Event details

It's time for our third Ask Microsoft Anything (AMA) about updating Secure Boot certificates on your Windows devices before they expire in June of 2026. If you've already bookmarked Secure Boot playb...
Pearl-Angeles
Updated Mar 11, 2026
AMA
Arden_White's avatar
Arden_White
Icon for Microsoft rankMicrosoft
Mar 13, 2026

Yeah, it looks like it was able to update the DB with the certificates. I also would expect that the 2023 signed boot manager will update if it hasn't already. The KEK is what you don't get in this case - probably due to the age. The device will continue to run and get updates. What you won't get is the updates to the Secure Boot DBX when there are security issues in things like boot loaders and other firmware modules.
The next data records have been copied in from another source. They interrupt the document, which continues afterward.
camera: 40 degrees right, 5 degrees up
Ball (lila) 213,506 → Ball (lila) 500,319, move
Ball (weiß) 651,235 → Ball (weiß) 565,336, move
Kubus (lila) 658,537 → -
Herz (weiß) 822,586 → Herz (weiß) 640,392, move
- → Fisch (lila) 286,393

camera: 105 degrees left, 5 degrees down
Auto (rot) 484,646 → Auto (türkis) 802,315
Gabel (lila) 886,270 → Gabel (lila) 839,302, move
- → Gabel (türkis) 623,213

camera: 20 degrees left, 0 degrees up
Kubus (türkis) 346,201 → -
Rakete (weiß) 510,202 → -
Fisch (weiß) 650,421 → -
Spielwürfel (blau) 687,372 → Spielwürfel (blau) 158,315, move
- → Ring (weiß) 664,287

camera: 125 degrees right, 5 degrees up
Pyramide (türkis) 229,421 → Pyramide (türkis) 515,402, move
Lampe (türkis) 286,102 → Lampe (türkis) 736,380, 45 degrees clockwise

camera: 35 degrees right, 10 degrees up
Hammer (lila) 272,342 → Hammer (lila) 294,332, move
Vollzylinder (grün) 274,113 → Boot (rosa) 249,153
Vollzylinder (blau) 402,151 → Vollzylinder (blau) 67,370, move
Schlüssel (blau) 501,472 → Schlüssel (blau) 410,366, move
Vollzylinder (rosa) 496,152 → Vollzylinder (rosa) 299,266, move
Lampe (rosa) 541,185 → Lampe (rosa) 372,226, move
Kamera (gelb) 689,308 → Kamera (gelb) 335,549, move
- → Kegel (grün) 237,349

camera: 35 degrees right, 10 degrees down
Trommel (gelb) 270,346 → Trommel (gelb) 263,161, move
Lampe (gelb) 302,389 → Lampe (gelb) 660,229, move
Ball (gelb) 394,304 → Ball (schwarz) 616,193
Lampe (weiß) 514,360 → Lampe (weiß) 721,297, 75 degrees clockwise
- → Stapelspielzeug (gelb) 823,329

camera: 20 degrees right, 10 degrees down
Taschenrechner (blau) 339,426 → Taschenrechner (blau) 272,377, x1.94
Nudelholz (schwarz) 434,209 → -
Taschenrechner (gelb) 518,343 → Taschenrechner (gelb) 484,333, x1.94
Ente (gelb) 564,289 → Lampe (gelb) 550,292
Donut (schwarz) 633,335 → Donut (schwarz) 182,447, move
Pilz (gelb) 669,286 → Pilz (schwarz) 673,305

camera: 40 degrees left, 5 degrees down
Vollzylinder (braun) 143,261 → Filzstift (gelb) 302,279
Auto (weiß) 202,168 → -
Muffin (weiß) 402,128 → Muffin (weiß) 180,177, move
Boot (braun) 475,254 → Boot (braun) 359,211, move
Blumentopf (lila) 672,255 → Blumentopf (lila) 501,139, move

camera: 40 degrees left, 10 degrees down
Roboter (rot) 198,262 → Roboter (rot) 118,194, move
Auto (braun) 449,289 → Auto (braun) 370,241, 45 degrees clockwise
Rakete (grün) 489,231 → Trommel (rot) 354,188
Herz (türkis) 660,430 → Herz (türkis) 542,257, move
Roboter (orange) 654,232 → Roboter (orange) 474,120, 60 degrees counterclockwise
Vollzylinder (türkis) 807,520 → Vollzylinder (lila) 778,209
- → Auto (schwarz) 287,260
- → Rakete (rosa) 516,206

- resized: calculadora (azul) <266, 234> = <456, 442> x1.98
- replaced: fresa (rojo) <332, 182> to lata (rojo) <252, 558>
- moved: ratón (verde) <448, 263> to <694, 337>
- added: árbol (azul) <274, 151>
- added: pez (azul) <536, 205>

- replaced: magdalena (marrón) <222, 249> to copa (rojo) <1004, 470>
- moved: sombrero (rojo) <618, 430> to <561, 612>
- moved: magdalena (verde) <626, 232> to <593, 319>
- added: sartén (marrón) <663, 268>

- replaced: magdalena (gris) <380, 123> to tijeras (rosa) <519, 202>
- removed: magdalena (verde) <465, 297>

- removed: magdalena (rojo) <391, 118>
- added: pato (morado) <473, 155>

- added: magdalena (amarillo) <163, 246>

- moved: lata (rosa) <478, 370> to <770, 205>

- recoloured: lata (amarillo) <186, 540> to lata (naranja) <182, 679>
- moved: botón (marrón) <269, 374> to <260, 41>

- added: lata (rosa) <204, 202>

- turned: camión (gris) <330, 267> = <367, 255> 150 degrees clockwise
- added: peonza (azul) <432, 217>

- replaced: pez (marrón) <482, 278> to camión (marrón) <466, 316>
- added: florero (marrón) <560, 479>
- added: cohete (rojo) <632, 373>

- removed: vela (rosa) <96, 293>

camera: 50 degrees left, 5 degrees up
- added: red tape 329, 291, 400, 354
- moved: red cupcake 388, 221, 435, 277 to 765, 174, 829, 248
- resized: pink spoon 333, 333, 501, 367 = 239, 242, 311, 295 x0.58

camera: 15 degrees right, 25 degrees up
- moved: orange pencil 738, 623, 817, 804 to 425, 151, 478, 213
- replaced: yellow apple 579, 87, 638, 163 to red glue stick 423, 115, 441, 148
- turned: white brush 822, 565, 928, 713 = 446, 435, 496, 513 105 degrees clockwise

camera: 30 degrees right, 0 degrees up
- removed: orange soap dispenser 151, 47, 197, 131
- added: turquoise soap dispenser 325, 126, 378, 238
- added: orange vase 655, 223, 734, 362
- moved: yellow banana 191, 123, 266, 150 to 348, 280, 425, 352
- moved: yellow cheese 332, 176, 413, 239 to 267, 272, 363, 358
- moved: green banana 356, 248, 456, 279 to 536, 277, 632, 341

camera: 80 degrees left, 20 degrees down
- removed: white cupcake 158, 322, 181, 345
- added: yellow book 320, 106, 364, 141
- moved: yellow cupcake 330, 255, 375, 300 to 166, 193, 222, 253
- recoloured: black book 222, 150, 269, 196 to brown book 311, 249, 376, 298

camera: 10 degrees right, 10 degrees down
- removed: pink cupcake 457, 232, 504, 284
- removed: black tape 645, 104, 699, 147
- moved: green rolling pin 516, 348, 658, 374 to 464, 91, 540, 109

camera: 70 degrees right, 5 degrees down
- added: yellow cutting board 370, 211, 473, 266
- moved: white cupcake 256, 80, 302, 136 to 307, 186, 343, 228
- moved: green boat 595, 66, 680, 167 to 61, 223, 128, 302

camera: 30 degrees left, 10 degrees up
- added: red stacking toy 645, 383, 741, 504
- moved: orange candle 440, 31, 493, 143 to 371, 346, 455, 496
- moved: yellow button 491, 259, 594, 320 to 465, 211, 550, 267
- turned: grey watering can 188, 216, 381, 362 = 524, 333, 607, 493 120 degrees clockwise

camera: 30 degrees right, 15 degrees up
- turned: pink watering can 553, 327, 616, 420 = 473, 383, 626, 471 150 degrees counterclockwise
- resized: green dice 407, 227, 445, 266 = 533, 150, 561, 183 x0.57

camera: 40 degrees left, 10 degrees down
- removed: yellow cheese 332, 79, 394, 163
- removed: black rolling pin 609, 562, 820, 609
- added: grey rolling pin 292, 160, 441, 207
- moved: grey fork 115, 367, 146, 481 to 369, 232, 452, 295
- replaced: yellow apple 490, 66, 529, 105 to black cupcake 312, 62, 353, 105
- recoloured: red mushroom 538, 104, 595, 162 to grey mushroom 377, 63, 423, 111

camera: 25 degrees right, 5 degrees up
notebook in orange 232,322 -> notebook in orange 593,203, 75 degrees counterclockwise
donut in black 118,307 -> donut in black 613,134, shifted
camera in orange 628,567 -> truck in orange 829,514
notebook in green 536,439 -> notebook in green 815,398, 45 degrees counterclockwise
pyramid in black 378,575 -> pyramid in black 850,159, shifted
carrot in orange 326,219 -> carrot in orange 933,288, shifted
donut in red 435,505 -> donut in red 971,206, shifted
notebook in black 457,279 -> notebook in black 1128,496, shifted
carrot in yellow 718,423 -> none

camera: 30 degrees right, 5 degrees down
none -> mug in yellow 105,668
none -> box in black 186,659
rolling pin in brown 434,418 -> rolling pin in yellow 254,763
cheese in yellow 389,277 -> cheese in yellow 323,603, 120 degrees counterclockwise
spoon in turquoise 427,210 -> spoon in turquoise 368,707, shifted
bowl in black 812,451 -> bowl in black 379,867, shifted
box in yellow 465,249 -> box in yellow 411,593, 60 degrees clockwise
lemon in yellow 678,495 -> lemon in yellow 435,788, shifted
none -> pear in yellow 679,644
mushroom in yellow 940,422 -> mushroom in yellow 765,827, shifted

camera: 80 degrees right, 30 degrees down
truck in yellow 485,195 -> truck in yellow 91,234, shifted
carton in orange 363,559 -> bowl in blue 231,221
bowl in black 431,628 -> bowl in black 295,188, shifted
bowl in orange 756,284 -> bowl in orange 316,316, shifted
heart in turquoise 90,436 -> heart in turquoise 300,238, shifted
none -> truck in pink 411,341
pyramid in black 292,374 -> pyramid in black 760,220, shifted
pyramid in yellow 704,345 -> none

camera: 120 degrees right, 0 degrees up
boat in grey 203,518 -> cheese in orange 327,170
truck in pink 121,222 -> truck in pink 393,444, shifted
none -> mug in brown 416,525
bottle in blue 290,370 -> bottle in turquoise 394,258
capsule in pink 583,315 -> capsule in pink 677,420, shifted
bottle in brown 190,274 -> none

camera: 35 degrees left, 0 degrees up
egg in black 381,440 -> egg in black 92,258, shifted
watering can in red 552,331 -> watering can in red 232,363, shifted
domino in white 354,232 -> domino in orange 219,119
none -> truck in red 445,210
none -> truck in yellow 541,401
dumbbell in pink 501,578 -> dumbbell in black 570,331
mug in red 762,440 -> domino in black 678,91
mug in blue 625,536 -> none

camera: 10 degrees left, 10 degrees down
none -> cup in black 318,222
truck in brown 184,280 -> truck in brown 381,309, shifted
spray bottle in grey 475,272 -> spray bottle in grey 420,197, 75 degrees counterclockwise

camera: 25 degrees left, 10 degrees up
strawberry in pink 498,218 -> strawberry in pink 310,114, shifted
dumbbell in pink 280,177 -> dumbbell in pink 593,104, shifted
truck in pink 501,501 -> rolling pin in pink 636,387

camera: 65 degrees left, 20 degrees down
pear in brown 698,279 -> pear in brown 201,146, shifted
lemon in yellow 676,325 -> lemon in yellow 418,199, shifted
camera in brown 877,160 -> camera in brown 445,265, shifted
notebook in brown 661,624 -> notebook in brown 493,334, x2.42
Kudos to you for keeping it running that long and to Dell for manufacturing something that lasts. I sympathize with you. I'm still using my Lenovo Yoga Pro 2 that is about the same age as your Dell. I can sense that I'm getting close to getting a new laptop. 🙂

DJ8014A's avatar
DJ8014A
Copper Contributor
Mar 13, 2026

We won't get updates to the Secure Boot DBX. Does that mean we will get updates to other Secure Boot components, or is it all or nothing?

  • mihi's avatar
    mihi
    Brass Contributor
    Mar 13, 2026

    You will get updates to the boot manager, even without KEK. You won't get the next certificates (in 2038 when the current ones expire) and you won't get any new DBX entries.